Catie stood there with her arms folded for a while, realizing that she might be looking at the beginning of the death of a dream. And what else do I do with my life if Net Force doesn’t want me? Catie thought, despondent. The time after high school, which had looked like a whole spectrum of new beginnings, now started to look like a dead end. I guess I can find some kind of entry-level job in advertising art, something simple, or

Then Catie shook her head, feeling angry and helpless for the moment, but not quite beaten yet. The future would take care of itself, but right now there were other things to think about. For one thing, I’m getting moody…it’s blood sugar, probably. I need a break.

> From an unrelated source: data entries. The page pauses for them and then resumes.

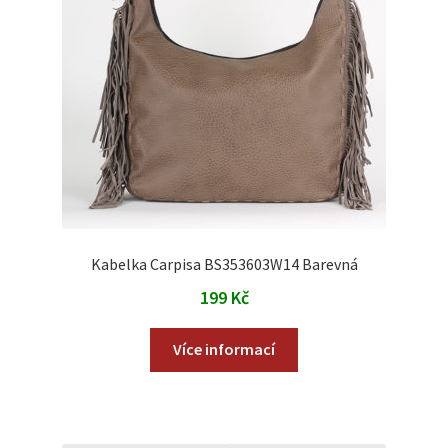
Kabelka Carpisa BS353603W14 Barevná
199
Kč
Více informací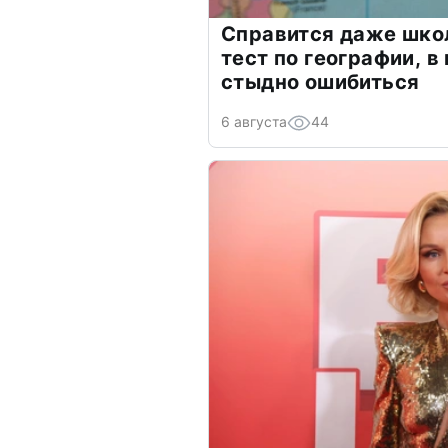
Справится даже шко
тест по географии, в
стыдно ошибиться
6 августа
44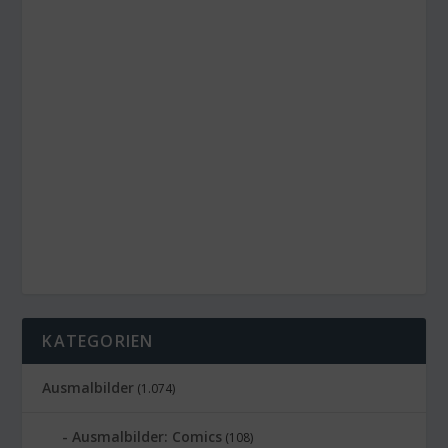
KATEGORIEN
Ausmalbilder
(1.074)
Ausmalbilder: Comics
(108)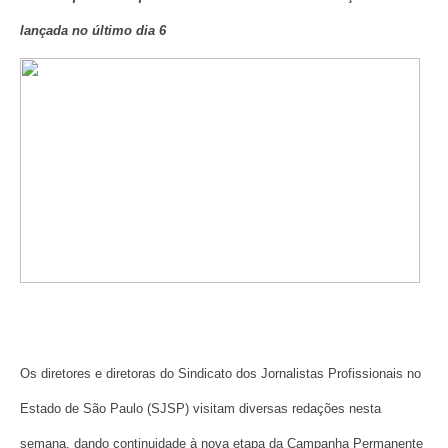
lançada no último dia 6
Os diretores e diretoras do Sindicato dos Jornalistas Profissionais no
Estado de São Paulo (SJSP) visitam diversas redações nesta
semana, dando continuidade à nova etapa da Campanha Permanente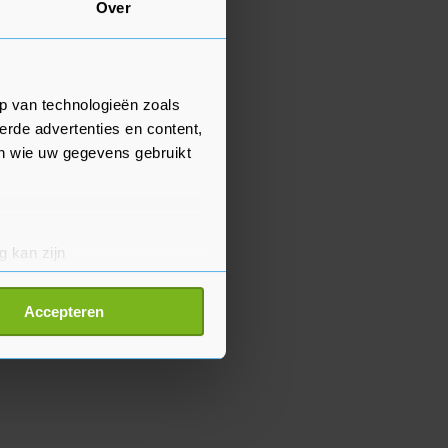
Over
p van technologieën zoals
erde advertenties en content,
en wie uw gegevens gebruikt
g kan zijn
erprinting)
t
detailgedeelte
in. U kunt uw
Accepteren
p onze cookiepagina kun je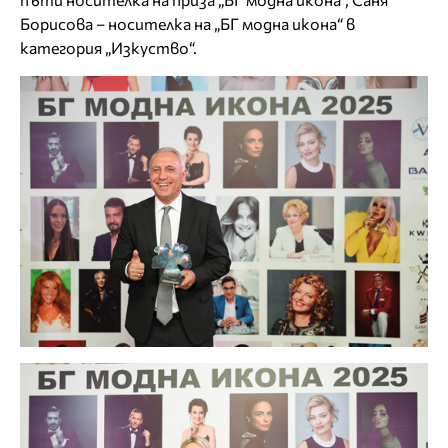
Борисова – носителка на „БГ модна икона“ в
категория „Изкуство“.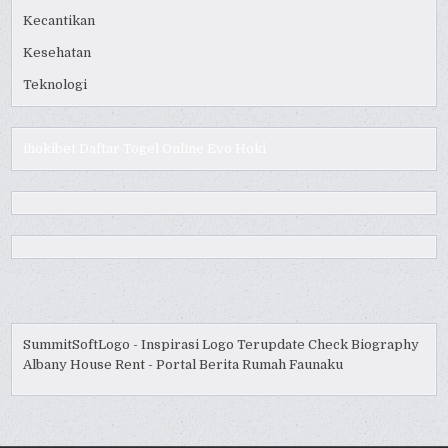
Kecantikan
Kesehatan
Teknologi
ihokibet
Daftar Togel Online
Evo Hoki
SummitSoftLogo - Inspirasi Logo Terupdate
Check Biography
Albany House Rent - Portal Berita Rumah
Faunaku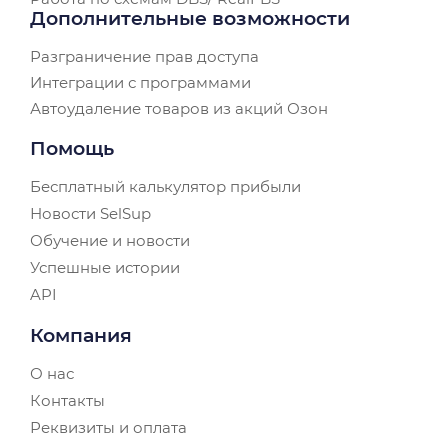
Дополнительные возможности
Разграничение прав доступа
Интеграции с программами
Автоудаление товаров из акций Озон
Помощь
Бесплатный калькулятор прибыли
Новости SelSup
Обучение и новости
Успешные истории
API
Компания
О нас
Контакты
Реквизиты и оплата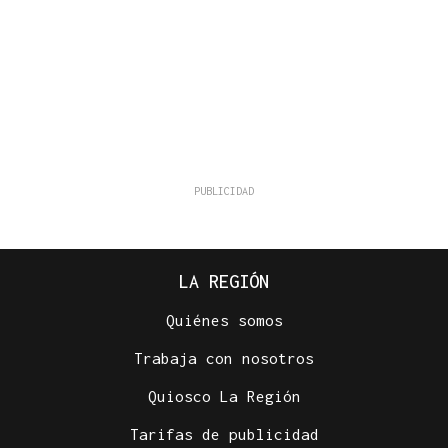
LA REGIÓN
Quiénes somos
Trabaja con nosotros
Quiosco La Región
Tarifas de publicidad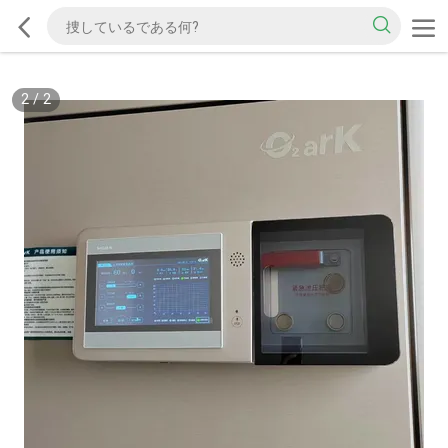
2
/
2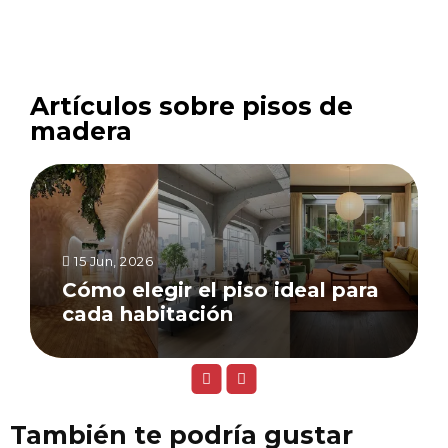
Artículos sobre pisos de
madera
15 Jun, 2026
Cómo elegir el piso ideal para
cada habitación
También te podría gustar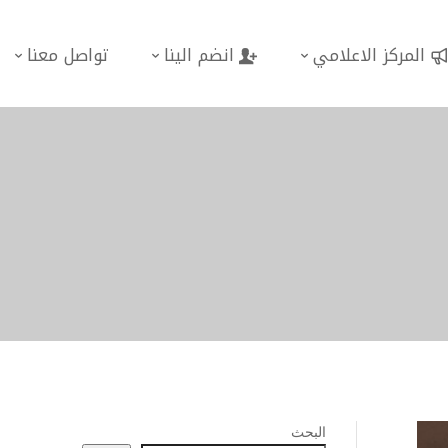
المركز الاعلامي
انضم الينا
تواصل معنا
البحث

“Workspace management,” Catie said.

“Listening, visitor.”

“Hold this imagery in nonreadable memory for me, locked to my voiceprint. When I return, reset it.”

“Done.” The structure vanished.

Catie pushed the key into the darkness, and the gateway into her own space opened up again. She stepped through gratefully and waved it shut behind her. Immediately she felt a little more relaxed. All the while she’d been there she couldn’t get rid of the idea that someone from the ISF was going to pop out of nowhere and demand to know what she was doing there. Or — in her more paranoid moments — she imagined that one of the shadowy people who’d been tampering with the space in the first place might come across her. She shivered at the thought.